- YOUR INSTRUCTIONS
Change "Гостиницы" to "Отели" throughout the records and write out all the lines again, leaving everything else as it is.

Extracted records
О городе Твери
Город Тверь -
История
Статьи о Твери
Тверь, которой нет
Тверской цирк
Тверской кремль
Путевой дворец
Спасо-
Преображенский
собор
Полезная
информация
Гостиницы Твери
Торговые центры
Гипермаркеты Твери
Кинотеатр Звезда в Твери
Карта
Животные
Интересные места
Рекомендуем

- SOLUTION
О городе Твери
Город Тверь -
История
Статьи о Твери
Тверь, которой нет
Тверской цирк
Тверской кремль
Путевой дворец
Спасо-
Преображенский
собор
Полезная
информация
Отели Твери
Торговые центры
Гипермаркеты Твери
Кинотеатр Звезда в Твери
Карта
Животные
Интересные места
Рекомендуем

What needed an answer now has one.